On May 17, 2011, I played bass with some friends in a jazz gig and earned $30 from the City of New Westminster, and I earned money for the first time in my life. I had been playing music seriously for a year or two, and I was becoming a professional musician.
A friend told me, “There’s probably 50 people in the world who work as a professional jazz guitarist full-time, but I want to be one of the 50.” I wanted to join the Canadian 50 as a bassist. The opportunities would follow the pratice, and a long career in music would come.
I had a wonderful high school band, gigs to attend in the Vancouver jazz scene, and university ahead of me. The plan was:
“to attend Capilano University’s jazz studies program which may lead to a performance or teaching career.”
I dropped out after about 12 months.
My career since then has had three overlapping parts where I:
- Worked my way from hired bassist to general manager at a small music non-profit, approximately 2014-2019
- Co-founded a fun, profitable folk band that played about 30 to 40 gigs per year while releasing a debut album in 2018
- Worked as a bookkeeper for a non-music business
And here are some confessions about them:
- While I had the non-profit position, I was excited to spend more time not playing music
- The best part of co-founding the band was plowing hundreds of hours and $5,000 into the album with no expectation of getting it back
- I prefer doing and running projects to going on the road and playing gigs, even when the projects suck and the gigs are awesome
I have felt guilty about all of these things
Many friends, family, and colleagues have co-signed and influenced my music career. Have I let them down?
I once confided in some colleagues that these feelings were on my mind. They said things like this, although these are paraphrases:
“You’ll always be a musician.”
“Eventually, you’ll want to come back to the bass.”
“I know you, and deep down you’re an artist.”
Then I stopped listening to anything people said that sounded like this, because it’s never helpful.
I spent 2019 and am spending this year outfitting my independent music career. That means I now have my own record label, publishing company, solo-operable admin systems, and suppliers who can help me produce basically any project of any size.
You know what I haven’t done?
- practice my instrument or study with a teacher
- teach music lessons (outside of a tiny crew of New West people, love you folks!) or become certified as an educator
- play gigs or recording sessions regularly
Empirically, I’ve failed all three, even after 10,000 hours of progress accrued over the years. Please don’t misunderstand: I’m not bragging and also not writing off future studies or instrumental practice. The failure has happened in the recent past and in the present.
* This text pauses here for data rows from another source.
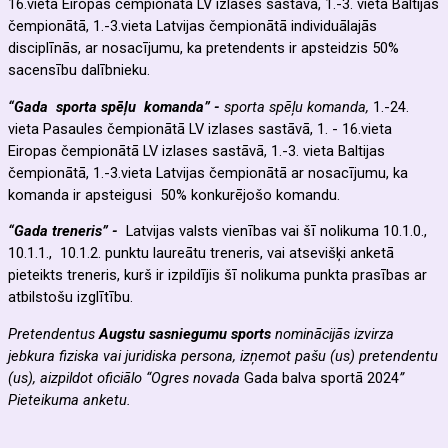
16.vieta Eiropas čempionātā LV izlases sastāvā, 1.-3. vieta Baltijas
čempionātā, 1.-3.vieta Latvijas čempionātā individuālajās
disciplīnās, ar nosacījumu, ka pretendents ir apsteidzis 50%
sacensību dalībnieku.
“Gada sporta spēļu komanda” -
sporta spēļu komanda,
1.-24.
vieta Pasaules čempionātā LV izlases sastāvā, 1. - 16.vieta
Eiropas čempionātā LV izlases sastāvā, 1.-3. vieta Baltijas
čempionātā, 1.-3.vieta Latvijas čempionātā ar nosacījumu, ka
komanda ir apsteigusi 50% konkurējošo komandu.
“Gada treneris” -
Latvijas valsts vienības vai šī nolikuma 10.1.0.,
10.1.1., 10.1.2. punktu laureātu treneris, vai atsevišķi anketā
pieteikts treneris, kurš ir izpildījis šī nolikuma punkta prasības ar
atbilstošu izglītību.
Pretendentus
Augstu sasniegumu sports
nominācijās izvirza
jebkura fiziska vai juridiska persona, izņemot pašu (us) pretendentu
(us), aizpildot oficiālo “Ogres novada
Gada balva sportā 2024
”
Pieteikuma anketu.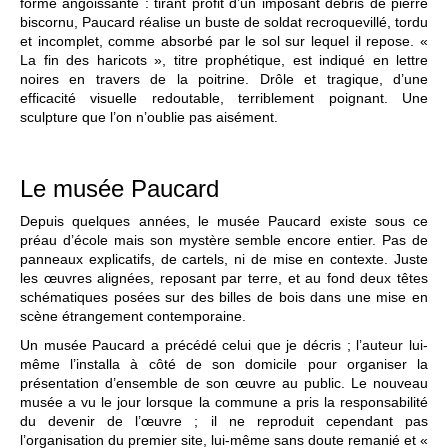
forme angoissante : tirant profit d’un imposant débris de pierre
biscornu, Paucard réalise un buste de soldat recroquevillé, tordu
et incomplet, comme absorbé par le sol sur lequel il repose. «
La fin des haricots », titre prophétique, est indiqué en lettre
noires en travers de la poitrine. Drôle et tragique, d’une
efficacité visuelle redoutable, terriblement poignant. Une
sculpture que l’on n’oublie pas aisément.
Le musée Paucard
Depuis quelques années, le musée Paucard existe sous ce
préau d’école mais son mystère semble encore entier. Pas de
panneaux explicatifs, de cartels, ni de mise en contexte. Juste
les œuvres alignées, reposant par terre, et au fond deux têtes
schématiques posées sur des billes de bois dans une mise en
scène étrangement contemporaine.
Un musée Paucard a précédé celui que je décris ; l’auteur lui-
même l’installa à côté de son domicile pour organiser la
présentation d’ensemble de son œuvre au public. Le nouveau
musée a vu le jour lorsque la commune a pris la responsabilité
du devenir de l’œuvre ; il ne reproduit cependant pas
l’organisation du premier site, lui-même sans doute remanié et «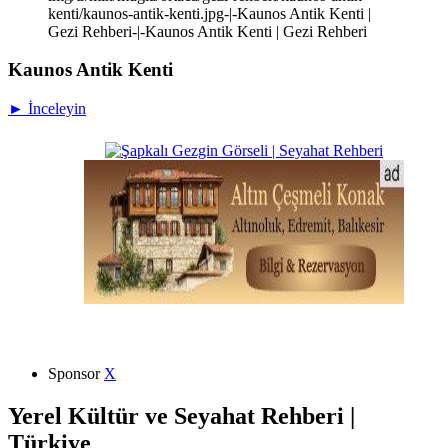
kenti/kaunos-antik-kenti.jpg-|-Kaunos Antik Kenti |
Gezi Rehberi-|-Kaunos Antik Kenti | Gezi Rehberi
Kaunos Antik Kenti
► İnceleyin
Sponsor
X
Yerel Kültür ve Seyahat Rehberi |
Türkiye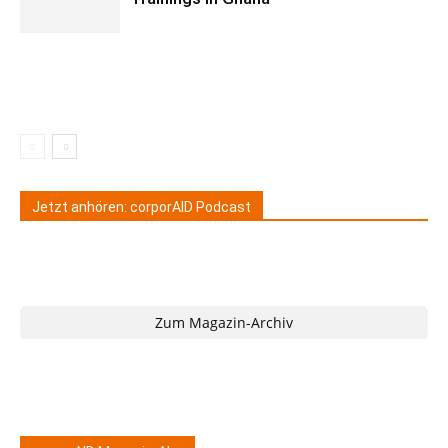
Jetzt anhören: corporAID Podcast
Zum Magazin-Archiv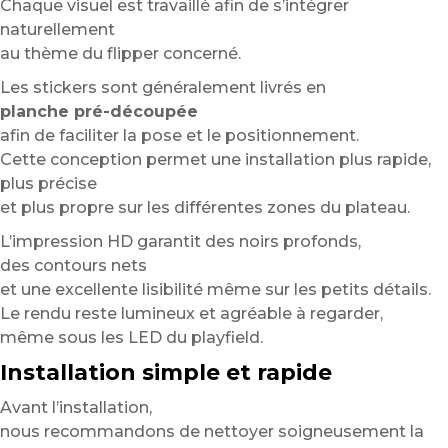
Chaque visuel est travaillé afin de s’intégrer
naturellement
au thème du flipper concerné.
Les stickers sont généralement livrés en
planche pré-découpée
afin de faciliter la pose et le positionnement.
Cette conception permet une installation plus rapide,
plus précise
et plus propre sur les différentes zones du plateau.
L’impression HD garantit des noirs profonds,
des contours nets
et une excellente lisibilité même sur les petits détails.
Le rendu reste lumineux et agréable à regarder,
même sous les LED du playfield.
Installation simple et rapide
Avant l’installation,
nous recommandons de nettoyer soigneusement la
I think any identity of ‘professional musician’ that doesn’t require those three bullet points is wrong. So, this is the sense in which I failed to become a professional musician: I don’t have it as a career identity.
I worked for a decade on the skills I would need for becoming a professional musician
A downside of what’s easy when you’re a kid or a teenager is that the questioning only comes as you grow into your own life.
I defer now to people who still have the same pursuit of the discipline. No one who needs to hire a professional musician should hire me for that job until they exhaust the list of everyone they know. That list should include the majority of my friends.
Observing my friends who became professional musicians, many while graduating with bachelor’s degrees and teaching certifications, has been inspirational. Every year, the work they do becomes bigger, more innovative, or more heartfelt. They also make increasing impacts as educators. Hopefully my projects are good enough that I can afford to hire them regularly! A projects-based career seems to suit me better.
None of this means I dislike playing instruments, recording music with people, etc. In fact, I’m working on my own music right now. But I’m doing that to do business in music, not to be a professional musician. Instead, I want to:
- Ship music projects that people will love
- Own the rights on these projects as much as possible, because I believe in them and in myself
- Help build careers for talented people
That’s all. At some point, I might no longer have the instrumental skill to play on my own professional projects. That would be fine, because the mission in the above bullet points will continue uninterrupted. I’m just leveraging the musicianship that I’ve developed over the last ten years to get started.
I don’t want to play lots of gigs, and I’m done feeling guilty about it. If you hear me talk about failing to become a professional musician, know that I’m proud of it, and I’m proud of you if you did become one.